[plug] Proxy Cache Hit Rate

David Godfrey info at sbts.com.au
Tue Dec 22 14:02:26 UTC 2015


I agree,

for a common use case a proxy may now be a liability.
However an intelligent proxy like Varnish, may still be of huge benefit
in the right scenarios.
In particular as a frontend proxy local to a busy website with lots of
fairly static content (eg: a drupal site)

If Varnish is running on the same physical network as the site it is
proxying I believe Varnish can provide the https layer with the drupal
server plain http without compromising security.

There is plenty of evidence that for high traffic sites service fairly
static content there are massive speed improvements and load handling
capability improvements to be had.

Varnish is also good at horizontal scaling by allowing multiple low cost
hardware systems (with lots of ram) to serve more client connections
than the primary server could hope to manage.

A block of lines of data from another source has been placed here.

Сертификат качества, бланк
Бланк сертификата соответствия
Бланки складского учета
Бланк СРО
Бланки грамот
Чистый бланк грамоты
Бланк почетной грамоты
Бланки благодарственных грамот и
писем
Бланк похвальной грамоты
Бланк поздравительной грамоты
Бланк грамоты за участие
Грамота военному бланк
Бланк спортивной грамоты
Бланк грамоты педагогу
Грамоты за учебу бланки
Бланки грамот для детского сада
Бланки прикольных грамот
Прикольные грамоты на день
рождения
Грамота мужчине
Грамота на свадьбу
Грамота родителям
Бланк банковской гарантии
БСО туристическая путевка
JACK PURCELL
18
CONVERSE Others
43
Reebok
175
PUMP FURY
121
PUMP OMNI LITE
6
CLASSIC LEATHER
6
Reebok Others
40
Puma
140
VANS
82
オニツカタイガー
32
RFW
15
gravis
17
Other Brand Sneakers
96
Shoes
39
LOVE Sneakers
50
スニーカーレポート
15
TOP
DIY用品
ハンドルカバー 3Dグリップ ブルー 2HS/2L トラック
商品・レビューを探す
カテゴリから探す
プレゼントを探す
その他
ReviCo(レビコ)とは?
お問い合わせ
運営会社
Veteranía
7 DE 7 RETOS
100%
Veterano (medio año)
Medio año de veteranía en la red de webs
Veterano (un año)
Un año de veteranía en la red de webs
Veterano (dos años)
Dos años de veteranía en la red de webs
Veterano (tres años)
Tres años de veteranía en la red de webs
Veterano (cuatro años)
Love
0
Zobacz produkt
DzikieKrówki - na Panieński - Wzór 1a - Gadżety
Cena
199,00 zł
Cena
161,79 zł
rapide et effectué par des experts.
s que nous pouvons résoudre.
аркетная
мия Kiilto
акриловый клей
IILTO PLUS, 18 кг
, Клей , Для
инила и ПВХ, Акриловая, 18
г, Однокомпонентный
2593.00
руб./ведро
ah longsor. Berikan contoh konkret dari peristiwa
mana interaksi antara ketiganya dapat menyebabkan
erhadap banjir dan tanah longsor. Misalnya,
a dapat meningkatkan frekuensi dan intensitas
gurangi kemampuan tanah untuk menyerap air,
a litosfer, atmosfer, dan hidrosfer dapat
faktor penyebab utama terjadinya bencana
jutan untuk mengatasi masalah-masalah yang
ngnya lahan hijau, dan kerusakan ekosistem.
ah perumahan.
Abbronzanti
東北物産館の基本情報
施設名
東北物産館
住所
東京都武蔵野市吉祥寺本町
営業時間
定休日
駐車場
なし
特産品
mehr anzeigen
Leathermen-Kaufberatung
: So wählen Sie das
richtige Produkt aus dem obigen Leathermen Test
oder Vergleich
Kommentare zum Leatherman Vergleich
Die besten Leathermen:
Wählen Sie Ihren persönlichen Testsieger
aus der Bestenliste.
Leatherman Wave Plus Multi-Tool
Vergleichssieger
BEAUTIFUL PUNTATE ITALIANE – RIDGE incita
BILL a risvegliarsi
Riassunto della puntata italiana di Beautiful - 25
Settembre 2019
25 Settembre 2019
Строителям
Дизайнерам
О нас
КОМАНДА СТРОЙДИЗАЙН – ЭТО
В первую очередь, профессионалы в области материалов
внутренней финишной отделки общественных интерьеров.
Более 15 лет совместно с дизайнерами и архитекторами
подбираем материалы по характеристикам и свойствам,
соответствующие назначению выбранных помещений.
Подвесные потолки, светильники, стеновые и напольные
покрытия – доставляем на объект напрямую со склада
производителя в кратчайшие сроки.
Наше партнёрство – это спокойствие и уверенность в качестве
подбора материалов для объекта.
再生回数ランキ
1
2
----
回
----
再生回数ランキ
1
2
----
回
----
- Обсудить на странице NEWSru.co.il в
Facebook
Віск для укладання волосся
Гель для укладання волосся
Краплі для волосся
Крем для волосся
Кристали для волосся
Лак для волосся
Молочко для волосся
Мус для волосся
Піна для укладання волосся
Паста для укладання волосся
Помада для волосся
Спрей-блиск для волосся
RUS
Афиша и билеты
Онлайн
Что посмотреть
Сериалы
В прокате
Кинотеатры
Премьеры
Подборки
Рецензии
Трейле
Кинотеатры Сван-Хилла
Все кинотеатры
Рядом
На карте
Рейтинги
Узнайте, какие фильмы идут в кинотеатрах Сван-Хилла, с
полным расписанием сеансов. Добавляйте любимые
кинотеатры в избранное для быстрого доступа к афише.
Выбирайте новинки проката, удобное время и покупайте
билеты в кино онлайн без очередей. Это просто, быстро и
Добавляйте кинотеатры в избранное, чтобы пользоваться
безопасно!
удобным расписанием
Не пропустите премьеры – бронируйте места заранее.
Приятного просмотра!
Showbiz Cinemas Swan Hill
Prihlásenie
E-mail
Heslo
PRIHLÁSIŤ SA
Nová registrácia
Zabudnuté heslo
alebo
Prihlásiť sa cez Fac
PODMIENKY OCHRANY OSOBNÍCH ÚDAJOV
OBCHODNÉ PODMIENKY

There are plenty of articles about Varnish out there, but if you can't
find them let me know. I think I may have one or two bookmarked on
another sytem.

Of course, this is a different use case from a home or business user
running a proxy in an attempt to reduce traffic over their ISP's network

Regards
David G

On 22/12/15 19:41, Brad Campbell wrote:
> On 22/12/15 16:32, Bill Kenworthy wrote:
>> On 22/12/15 16:17, Onno Benschop wrote:
>>> Quick survey:
>>>
>>> If you manage or have access to a proxy cache server, what is your
>>> current cache hit rate?
>>>
>>> Background:
>>>
>>> I've just been told they're obsolete and a waste of time since the hit
>>> rate is low and all it does is add latency. Suffice to say, I'm not
>>> convinced :-)
>
>>
>> Be convinced ...
>>
>> I dropped squid as a proxy nearly 4 years ago now for just that reason.
>>   The more https traffic you have, the less useful it is and it does add
>> latency. The hit rate was getting"miserable" even back then.
>>
>
> Seconded. The advent of https for everything has decimated the
> efficiency of a proxy. I still use one but only because I've been too
> lazy to get rid of it, and I use it as a blocking filter for a load of
> stuff (like a gazillion url's Windows 10 uses to update and report home).